**Exercise aim**.
Look through the lines below; wherever the word "rámec" appears, copy that line.

(Data for review begins)

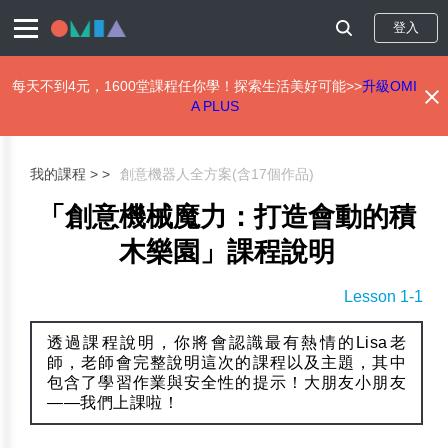
登入
每天不到4元，1600堂課程任你學！探索生活美好可能>>
升級OMI
A PLUS
移
至
主
我的課程 >
創意機器人全方案(含17個作品)
內
容
「創意機械魔力：打造會動的積
木樂園」課程說明
Lesson 1-1
透過課程說明，你將會認識最有熱情的Lisa老
師，老師會完整說明這次的課程以及主題，其中
包含了學習作業與安全性的提示！大朋友小朋友
——我們上課啦！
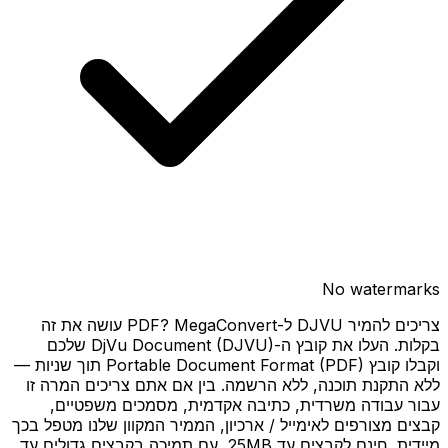
No watermarks
צריכים להמיר DJVU ל-PDF? MegaConvert עושה את זה
בקלות. העלו את קובץ ה-DjVu Document (DJVU) שלכם
וקבלו קובץ Portable Document Format (PDF) תוך שניות —
ללא התקנת תוכנה, ללא הרשמה. בין אם אתם צריכים המרה זו
עבור עבודה משרדית, כתיבה אקדמית, מסמכים משפטיים,
קבצים מצורפים לאימייל / ארכיון, הממיר המקוון שלנו מטפל בכך
מיידית. חינם לקבצים עד 25MB, עם תמיכה בקבצים גדולים עד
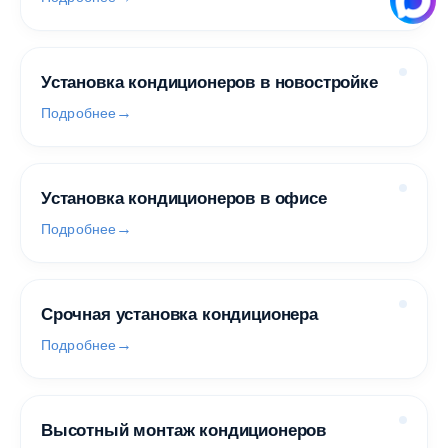
Установка кондиционеров в новостройке
Подробнее
Установка кондиционеров в офисе
Подробнее
Срочная установка кондиционера
Подробнее
Высотный монтаж кондиционеров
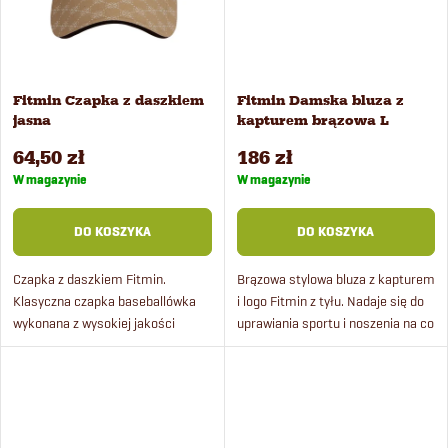
ó
u
w
k
Fitmin Czapka z daszkiem
Fitmin Damska bluza z
jasna
kapturem brązowa L
t
64,50 zł
186 zł
ó
W magazynie
W magazynie
w
DO KOSZYKA
DO KOSZYKA
Czapka z daszkiem Fitmin.
Brązowa stylowa bluza z kapturem
Klasyczna czapka baseballówka
i logo Fitmin z tyłu. Nadaje się do
wykonana z wysokiej jakości
uprawiania sportu i noszenia na co
materiału do codziennego
dzień.
noszenia.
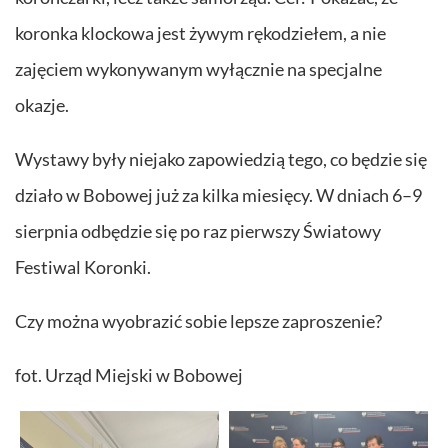
koronka klockowa jest żywym rękodziełem, a nie
zajęciem wykonywanym wyłącznie na specjalne
okazje.
Wystawy były niejako zapowiedzią tego, co będzie się
działo w Bobowej już za kilka miesięcy. W dniach 6–9
sierpnia odbędzie się po raz pierwszy Światowy
Festiwal Koronki.
Czy można wyobrazić sobie lepsze zaproszenie?
fot. Urząd Miejski w Bobowej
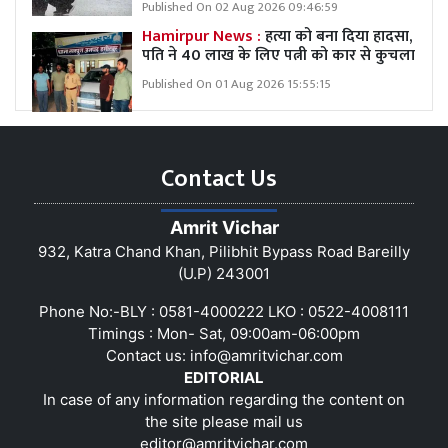
Published On 02 Aug 2026 09:46:59
Hamirpur News :
हत्या को बना दिया हादसा,
पति ने 40 लाख के लिए पत्नी को कार से कुचला
Published On 01 Aug 2026 15:55:15
Contact Us
Amrit Vichar
932, Katra Chand Khan, Pilibhit Bypass Road Bareilly
(U.P) 243001
Phone No:-BLY : 0581-4000222 LKO : 0522-4008111
Timings : Mon- Sat, 09:00am-06:00pm
Contact us:
info@amritvichar.com
EDITORIAL
In case of any information regarding the content on
the site please mail us
editor@amritvichar.com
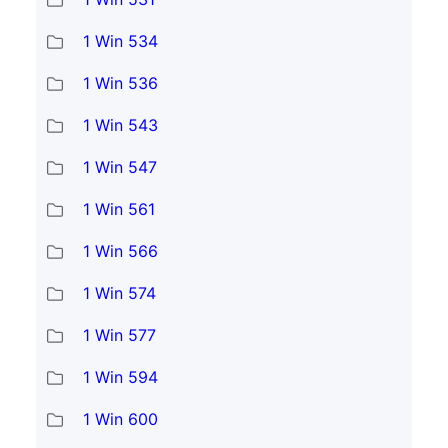
1 Win 534
1 Win 536
1 Win 543
1 Win 547
1 Win 561
1 Win 566
1 Win 574
1 Win 577
1 Win 594
1 Win 600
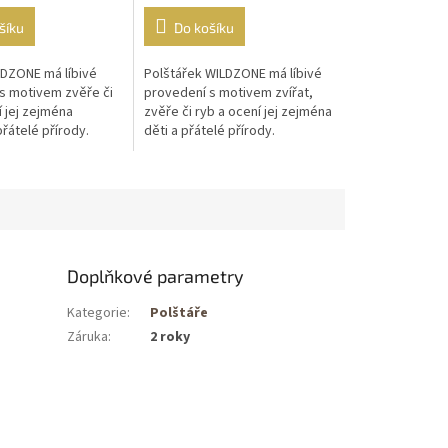
šíku
Do košíku
LDZONE má líbivé
Polštářek WILDZONE má líbivé
s motivem zvěře či
provedení s motivem zvířat,
 jej zejména
zvěře či ryb a ocení jej zejména
přátelé přírody.
děti a přátelé přírody.
má čtvercový rámec
Polštářek má čtvercový rámec
a je...
Doplňkové parametry
Kategorie
:
Polštáře
Záruka
:
2 roky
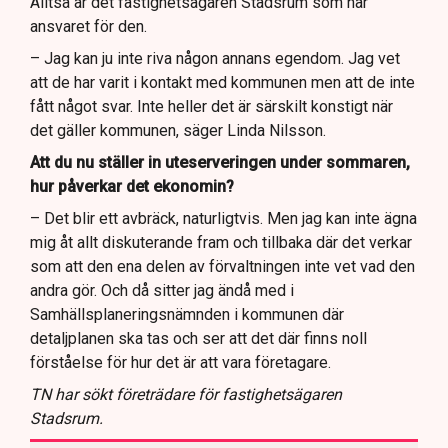
Alltså är det fastighetsägaren Stadsrum som har
ansvaret för den.
– Jag kan ju inte riva någon annans egendom. Jag vet
att de har varit i kontakt med kommunen men att de inte
fått något svar. Inte heller det är särskilt konstigt när
det gäller kommunen, säger Linda Nilsson.
Att du nu ställer in uteserveringen under sommaren,
hur påverkar det ekonomin?
– Det blir ett avbräck, naturligtvis. Men jag kan inte ägna
mig åt allt diskuterande fram och tillbaka där det verkar
som att den ena delen av förvaltningen inte vet vad den
andra gör. Och då sitter jag ändå med i
Samhällsplaneringsnämnden i kommunen där
detaljplanen ska tas och ser att det där finns noll
förståelse för hur det är att vara företagare.
TN har sökt företrädare för fastighetsägaren
Stadsrum.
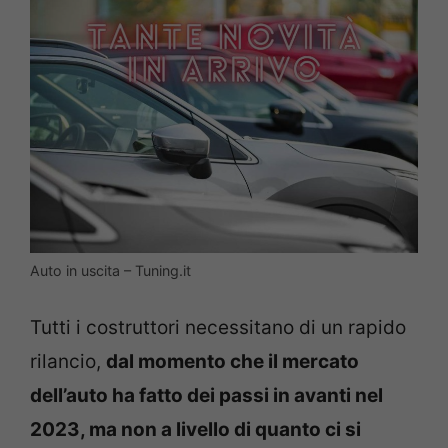
Auto in uscita – Tuning.it
Tutti i costruttori necessitano di un rapido
rilancio,
dal momento che il mercato
dell’auto ha fatto dei passi in avanti nel
2023, ma non a livello di quanto ci si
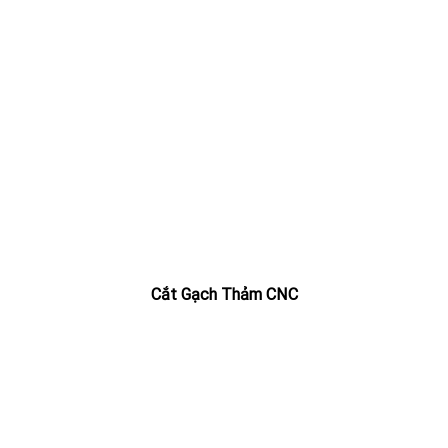
Cắt Gạch Thảm CNC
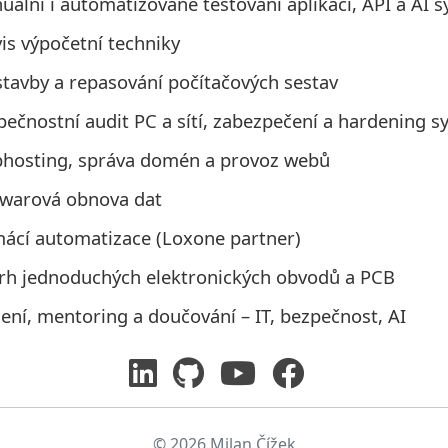
ální i automatizované testování aplikací, API a AI 
is výpočetní techniky
stavby a repasování počítačových sestav
pečnostní audit PC a sítí, zabezpečení a hardening 
hosting, správa domén a provoz webů
twarová obnova dat
ácí automatizace (Loxone partner)
rh jednoduchých elektronických obvodů a PCB
ení, mentoring a doučování – IT, bezpečnost, AI
© 2026 Milan Čížek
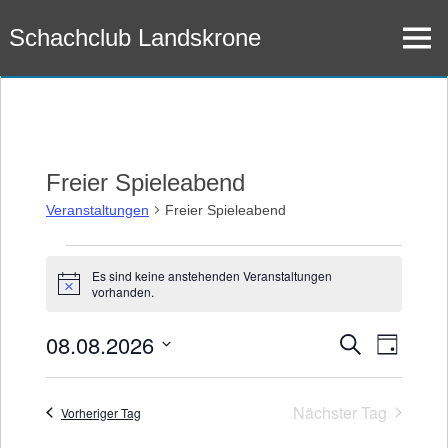
Zum
Schachclub Landskrone
Inhalt
Menü
springen
Freier Spieleabend
Veranstaltungen
Freier Spieleabend
Veranstaltungen
Es sind keine anstehenden Veranstaltungen
Hinweis
vorhanden.
für
8.
08.08.2026
Veran
Veransta
Suche
Tag
Datum
Ansic
August
Suche
wählen.
Navig
Nächster Tag
Vorheriger Tag
2026
und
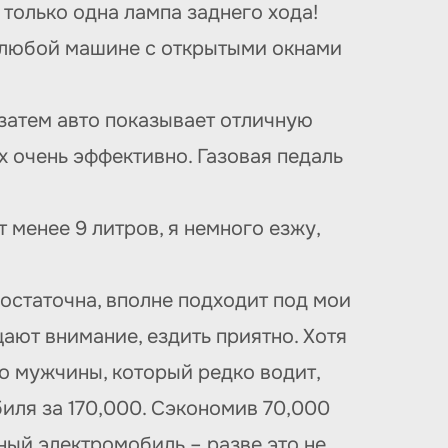
 только одна лампа заднего хода!
на любой машине с открытыми окнами
 затем авто показывает отличную
х очень эффективно. Газовая педаль
 менее 9 литров, я немного езжу,
остаточна, вполне подходит под мои
ают внимание, ездить приятно. Хотя
го мужчины, который редко водит,
биля за 170,000. Сэкономив 70,000
чный электромобиль – разве это не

(Data for review ends)

**Expected answer**.
má čtvercový rámec
Polštářek má čtvercový rámec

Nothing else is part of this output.